The data is to be repeated exactly, with the images removed.

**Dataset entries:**
Content starts

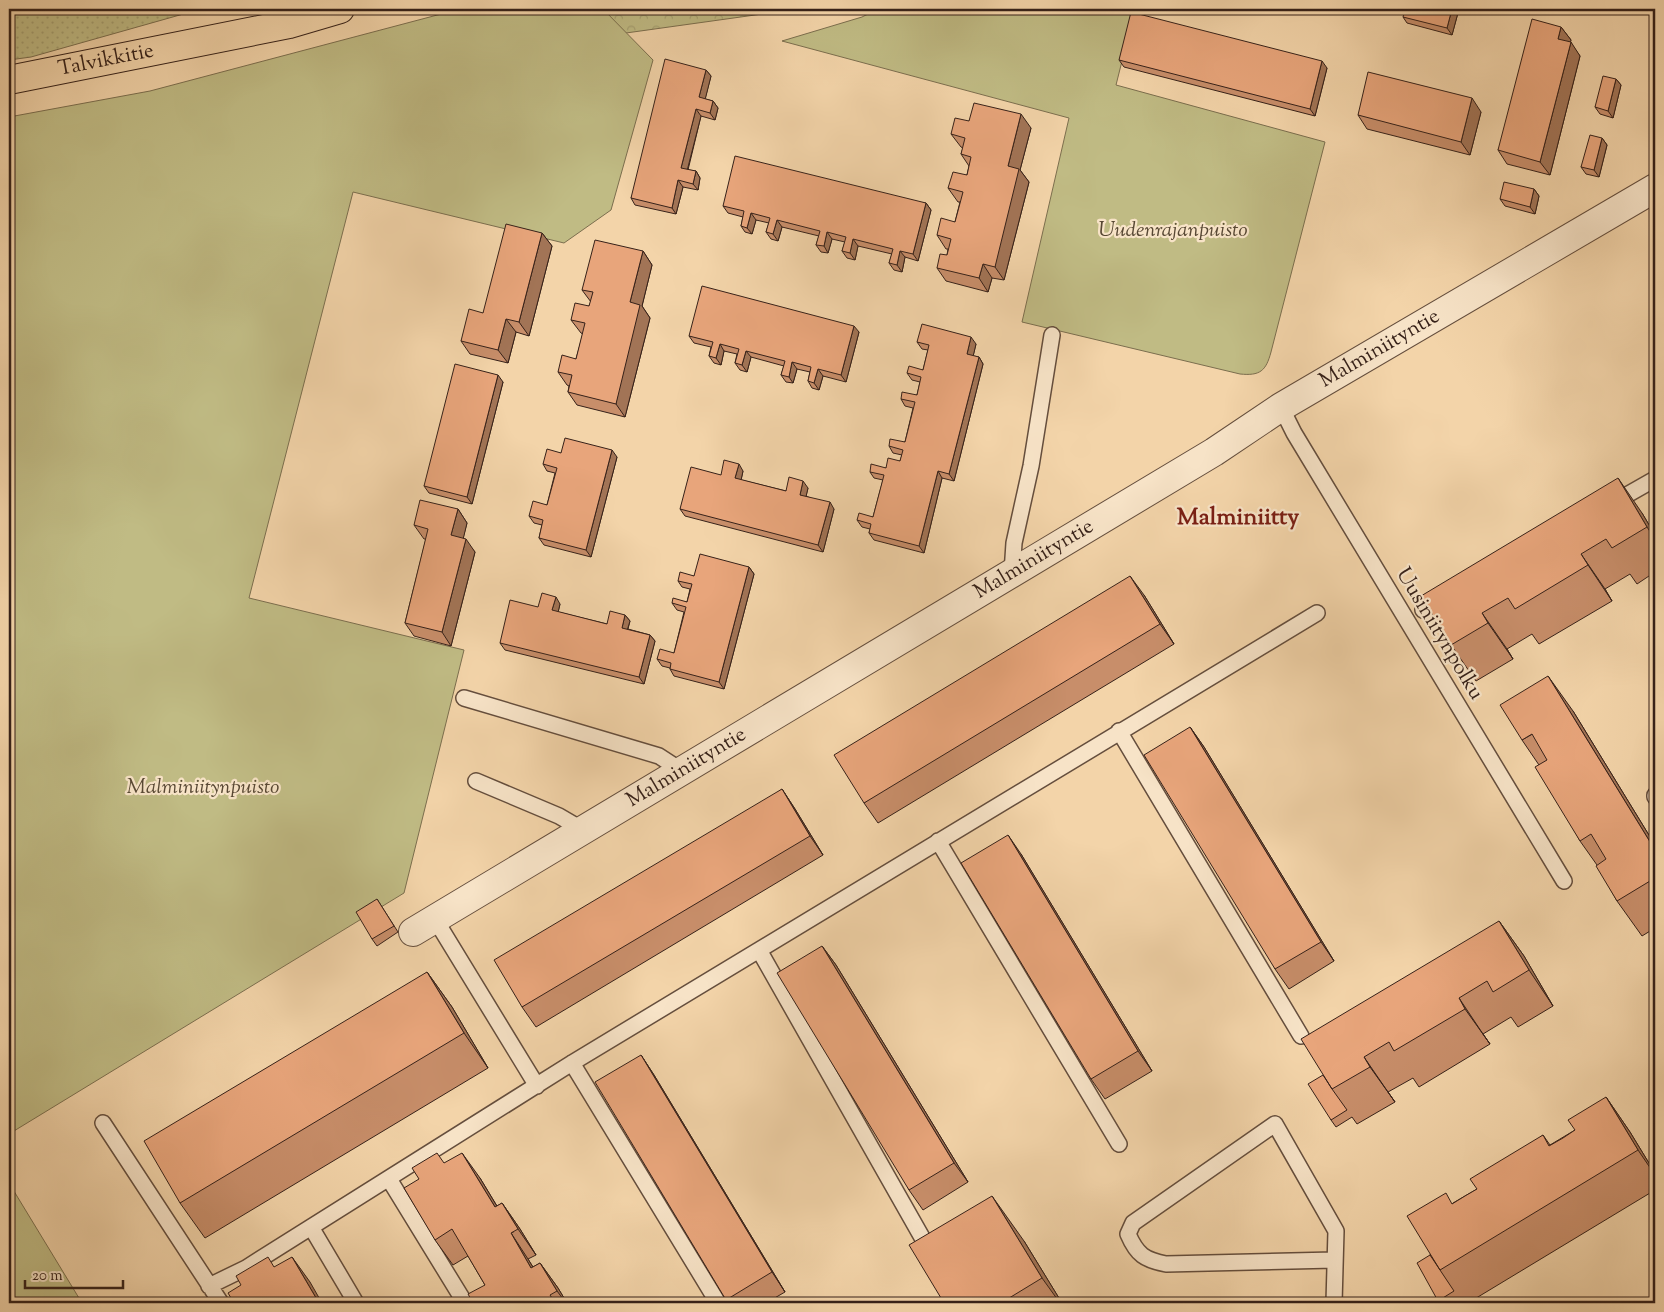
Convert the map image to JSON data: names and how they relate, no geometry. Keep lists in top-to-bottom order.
{
  "streets": {
    "main road": ["Talvikkitie"],
    "street": ["Malminiityntie"],
    "lane": ["Uusiniitynpolku"]
  },
  "crossings": [
    ["Malminiityntie", "Uusiniitynpolku"]
  ],
  "districts": ["Malminiitty"],
  "parks": ["Uudenrajanpuisto", "Malminiitynpuisto"],
  "scale_bar": "20 m"
}
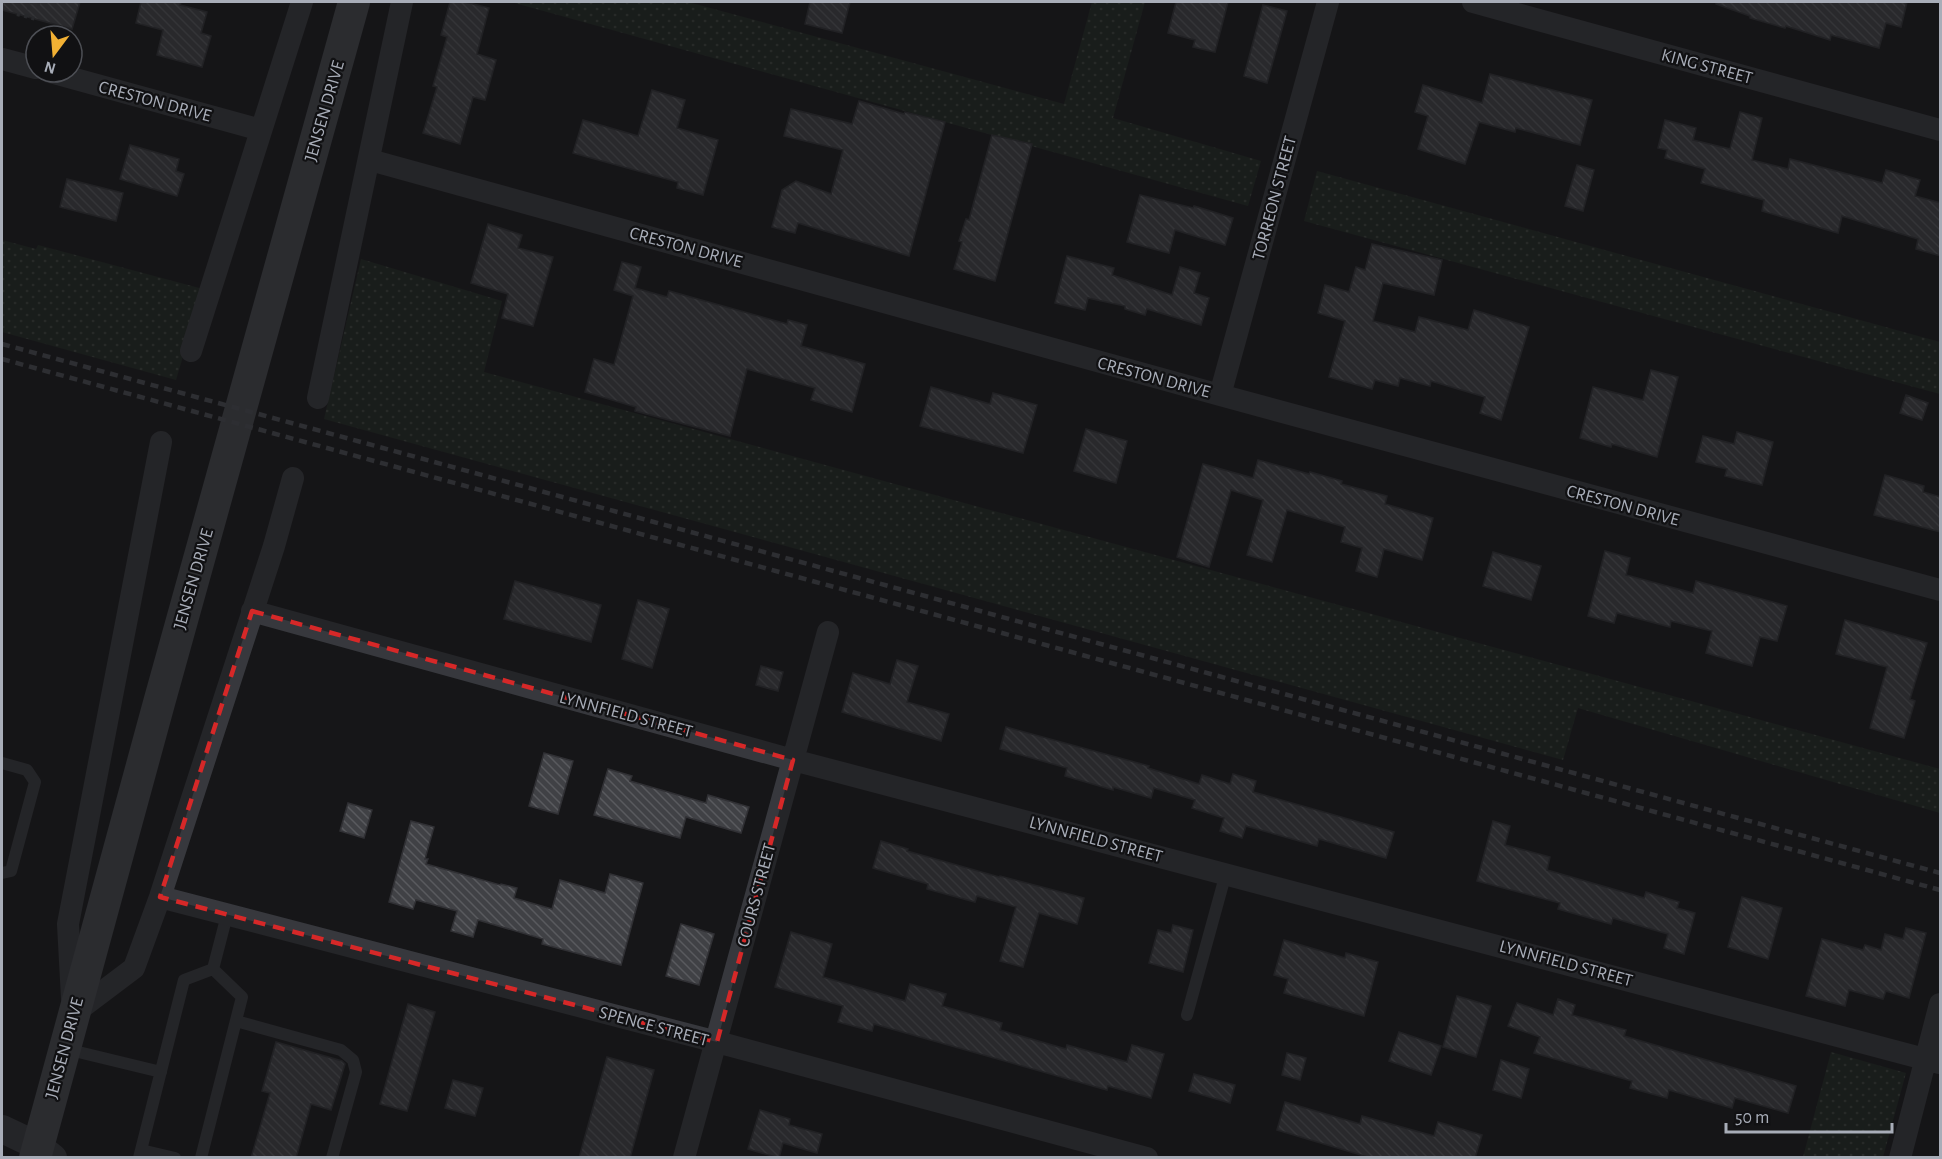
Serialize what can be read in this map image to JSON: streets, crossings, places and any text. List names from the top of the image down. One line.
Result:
{"streets":{"main road":["JENSEN DRIVE"],"street":["KING STREET","CRESTON DRIVE","TORREON STREET","LYNNFIELD STREET","COURS STREET","SPENCE STREET"]},"crossings":[["CRESTON DRIVE","TORREON STREET"],["LYNNFIELD STREET","COURS STREET"],["COURS STREET","SPENCE STREET"]],"scale_bar":"50 m","north":"bottom"}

Content ends

**Final answer:**
Convert the map image to JSON data: names and how they relate, no geometry. Keep lists in top-to-bottom order.
{
  "streets": {
    "main road": ["Talvikkitie"],
    "street": ["Malminiityntie"],
    "lane": ["Uusiniitynpolku"]
  },
  "crossings": [
    ["Malminiityntie", "Uusiniitynpolku"]
  ],
  "districts": ["Malminiitty"],
  "parks": ["Uudenrajanpuisto", "Malminiitynpuisto"],
  "scale_bar": "20 m"
}
Serialize what can be read in this map image to JSON: streets, crossings, places and any text. List names from the top of the image down. One line.
Result:
{"streets":{"main road":["JENSEN DRIVE"],"street":["KING STREET","CRESTON DRIVE","TORREON STREET","LYNNFIELD STREET","COURS STREET","SPENCE STREET"]},"crossings":[["CRESTON DRIVE","TORREON STREET"],["LYNNFIELD STREET","COURS STREET"],["COURS STREET","SPENCE STREET"]],"scale_bar":"50 m","north":"bottom"}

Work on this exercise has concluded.